- It seems as though 2015 was the year of the data breach, especially in the healthcare industry.
As a means to regulate these data breaches and ensure adequate notification to individuals whose information had been compromised, several pieces of legislation have been introduced to Congress to federalize data breach notification and security.
A recent report out of the Federation of American Scientists (FAS) summarizes this legislation and explains its potential effects on healthcare data breaches.
If passed, federal data breach legislation would clearly define a data breach, and also spell out specific actions covered entities must take if one should experience a data breach.
“Each bill defines the required form of notification, which may include written notice by mail or notice by email, when certain conditions are met,” FAS explained. “In certain circumstances, substitute notification through a posting on a website or publication may be an acceptable replacement for individual notification.”
Additionally, each bill explains what kind of information must be disclosed in a data breach notification, including the kind of personal information that had been breached, contact information for further explanation, and, if applicable, information regarding free credit monitoring.
Most of these legislative proposals would exist alongside prevailing federal security mandates, such as HIPAA, or a statewide data security law. For example, if a healthcare organization experienced a healthcare data breach, they would be exempt from some of the federal breach notification mandates because they would take other measures to comply with HIPAA.
However, it should be noted that some of the proposed legislation would supercede HIPAA mandates and state laws.
“Many of the current proposals would leave existing federal requirements in place and exempt institutions and/or data covered by those federal laws from a new regulatory scheme,” FAS wrote. “However, some bills would also propose to supersede existing state laws and prevent states from acting in this area, thereby creating a uniform federal standard throughout the country.”
The latter kind of legislation has created concern amongst those who prefer state data security mandates.
In July of 2015, the National Association of Attorneys General (NAAG) wrote a letter to Congress explaining the importance of state data breach regulations, making sure they trump any federal laws.
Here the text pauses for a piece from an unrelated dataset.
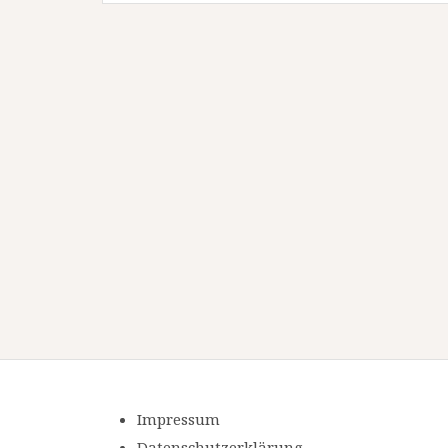
Impressum
Datenschutzerklärung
One reason for this is a state’s ability to serve its own people better than the federal government.
“As we have seen over the past decade, states are better equipped to quickly adjust to the challenges presented by a data-driven economy,” the group explained in its letter. “States have been able to amend their laws and focus their enforcement efforts on those areas most affecting consumers.”
According to FAS, nearly 47 states, as well as the District of Columbia, have created state data breach notification laws, and 12 others have enacted data security laws.
This past October, California became one of those states that created statewide regulations for data breach notification. These laws came after a year filled with large-scale healthcare data breaches, such as those at UCLA Health.
California’s laws come as a three-part bill, creating standards for data encryption, the language with which an entity delivers a data breach notification, and standards for defining personal information.
Although there are some bills that would call for federal data security mandates to supercede other laws, it should be underscored that most of them would not. For example, in May of 2015, the Consumer Privacy Protection Act was introduced to Congress. This is just one example of a data security bill that would create blanket federal mandates for data breach notification and data security, while still preserving the laws included in HIPAA and statewide laws.